练习要求
请续写下面这段网络最大流模板代码，从它最后一行之后接着往下写。

─── 阅读文本

最大流模板 洛谷P3376 【模板】网络最大流
Edmonds-Karp增广路算法
#include <iostream>
#include <cstdio>
#include <cstring>
#include <queue>
#include <algorithm>
using namespace std;
typedef long long ll;
const int N = 205, M = 10005;
const ll INF = 1e12;
int head[N], nxt[M], ver[M];
ll edge[M], incf[N];
int vis[N][N], pre[N], v[N];
int tot;
void add_edge(int x, int y, int z)
{
nxt[++tot] = head[x], ver[tot] = y, edge[tot] = z, head[x] = tot;
nxt[++tot] = head[y], ver[tot] = x, edge[tot] = 0, head[y] = tot;
}
int s, t;
ll maxflow;
bool bfs()
{
memset(v, 0, sizeof v);
queue<int> q;
q.push(s), v[s] = 1;
incf[s] = INF;
while (q.size())
{
int x = q.front();
q.pop();
for (int i = head[x]; i; i = nxt[i])
{
int y = ver[i];
ll z = edge[i];
if (v[y] || z == 0) continue;
incf[y] = min(incf[x], z);
pre[y] = i;
if (y == t) return true;
q.push(y), v[y] = 1;
}
}
return false;
}
void update()
{
int x = t;
while (x != s)
{
int i = pre[x];
edge[i] -= incf[t];
edge[i ^ 1] += incf[t];
x = ver[i ^ 1];
}
maxflow += incf[t];
}
int main()

──────
─── 数据

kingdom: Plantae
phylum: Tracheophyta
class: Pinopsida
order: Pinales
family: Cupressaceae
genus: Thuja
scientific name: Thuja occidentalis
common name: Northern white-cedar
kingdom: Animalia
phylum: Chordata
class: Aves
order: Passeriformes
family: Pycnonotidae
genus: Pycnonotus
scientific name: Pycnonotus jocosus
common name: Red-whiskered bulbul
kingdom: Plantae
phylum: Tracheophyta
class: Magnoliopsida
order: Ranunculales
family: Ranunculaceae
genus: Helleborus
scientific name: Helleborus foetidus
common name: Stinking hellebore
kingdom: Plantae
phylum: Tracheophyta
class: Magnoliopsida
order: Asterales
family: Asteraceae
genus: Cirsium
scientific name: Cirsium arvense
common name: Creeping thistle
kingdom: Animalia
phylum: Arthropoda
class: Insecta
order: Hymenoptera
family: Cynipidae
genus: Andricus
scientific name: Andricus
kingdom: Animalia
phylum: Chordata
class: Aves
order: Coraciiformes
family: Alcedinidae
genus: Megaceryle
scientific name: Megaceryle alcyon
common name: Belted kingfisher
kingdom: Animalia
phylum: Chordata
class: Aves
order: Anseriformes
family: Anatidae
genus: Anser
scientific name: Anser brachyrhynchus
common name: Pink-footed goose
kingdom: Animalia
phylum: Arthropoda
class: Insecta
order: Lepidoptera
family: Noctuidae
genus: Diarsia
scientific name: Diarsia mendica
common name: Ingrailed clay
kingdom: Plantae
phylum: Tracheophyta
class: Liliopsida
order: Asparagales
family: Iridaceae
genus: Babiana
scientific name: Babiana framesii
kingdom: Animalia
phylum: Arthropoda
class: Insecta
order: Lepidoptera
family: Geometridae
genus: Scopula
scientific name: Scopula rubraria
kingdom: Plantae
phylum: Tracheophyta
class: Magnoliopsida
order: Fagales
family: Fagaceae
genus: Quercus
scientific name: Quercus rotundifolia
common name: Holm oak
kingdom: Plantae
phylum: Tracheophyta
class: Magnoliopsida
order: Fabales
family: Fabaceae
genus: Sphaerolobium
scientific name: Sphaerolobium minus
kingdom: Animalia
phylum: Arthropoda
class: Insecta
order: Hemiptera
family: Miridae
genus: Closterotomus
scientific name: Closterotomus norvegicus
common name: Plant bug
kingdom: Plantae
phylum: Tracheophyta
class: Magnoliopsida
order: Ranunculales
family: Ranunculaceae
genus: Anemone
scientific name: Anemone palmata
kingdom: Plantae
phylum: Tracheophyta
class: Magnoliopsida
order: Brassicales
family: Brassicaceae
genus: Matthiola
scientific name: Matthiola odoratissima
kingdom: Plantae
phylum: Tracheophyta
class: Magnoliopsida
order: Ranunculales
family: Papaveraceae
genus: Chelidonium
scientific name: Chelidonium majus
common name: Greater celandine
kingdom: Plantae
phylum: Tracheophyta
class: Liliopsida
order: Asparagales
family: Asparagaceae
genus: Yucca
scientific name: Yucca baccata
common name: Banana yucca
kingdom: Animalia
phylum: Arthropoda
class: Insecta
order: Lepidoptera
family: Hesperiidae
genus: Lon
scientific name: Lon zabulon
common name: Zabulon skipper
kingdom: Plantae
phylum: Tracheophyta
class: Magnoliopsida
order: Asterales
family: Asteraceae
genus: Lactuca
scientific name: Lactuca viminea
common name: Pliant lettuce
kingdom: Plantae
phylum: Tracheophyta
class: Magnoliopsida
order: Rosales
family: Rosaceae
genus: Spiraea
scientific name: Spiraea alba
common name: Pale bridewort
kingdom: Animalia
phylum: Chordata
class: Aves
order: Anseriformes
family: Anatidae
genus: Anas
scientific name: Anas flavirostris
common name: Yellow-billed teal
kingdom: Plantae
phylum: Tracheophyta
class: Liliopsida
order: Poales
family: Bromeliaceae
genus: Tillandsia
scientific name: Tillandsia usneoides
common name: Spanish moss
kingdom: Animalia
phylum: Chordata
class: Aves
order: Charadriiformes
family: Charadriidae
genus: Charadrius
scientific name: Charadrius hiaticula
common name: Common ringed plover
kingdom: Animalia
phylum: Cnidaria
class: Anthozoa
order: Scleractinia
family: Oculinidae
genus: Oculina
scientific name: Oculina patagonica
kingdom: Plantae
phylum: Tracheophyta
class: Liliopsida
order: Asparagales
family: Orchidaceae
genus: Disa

──────

本题答案
{
int n, m;
scanf("%d%d%d%d", &n, &m, &s, &t);
tot = 1;
while (m--)
{
int x, y, z;
scanf("%d%d%d", &x, &y, &z);
if (!vis[x][y]) add_edge(x, y, z), vis[x][y] = tot - 1;//记录x -> y的边的编号
else edge[vis[x][y]] += z;//处理重边
}
maxflow = 0;
while (bfs()) update();
printf("%lld", maxflow);
return 0;
}
Dinic算法
借助分层图,一次寻找多条增广路
#include <iostream>
#include <cstdio>
#include <cstring>
#include <queue>
#include <algorithm>
using namespace std;
typedef long long ll;
const int N = 205, M = 10005;
const ll INF = 1e12;
int head[N], now[N], nxt[M], ver[M];
int d[N], vis[N][N];
ll edge[M], w[N][N];
int tot;
void add_edge(int x, int y, int z)
{
nxt[++tot] = head[x], ver[tot] = y, edge[tot] = z, head[x] = tot;
nxt[++tot] = head[y], ver[tot] = x, edge[tot] = 0, head[y] = tot;
}
int s, t;
bool bfs()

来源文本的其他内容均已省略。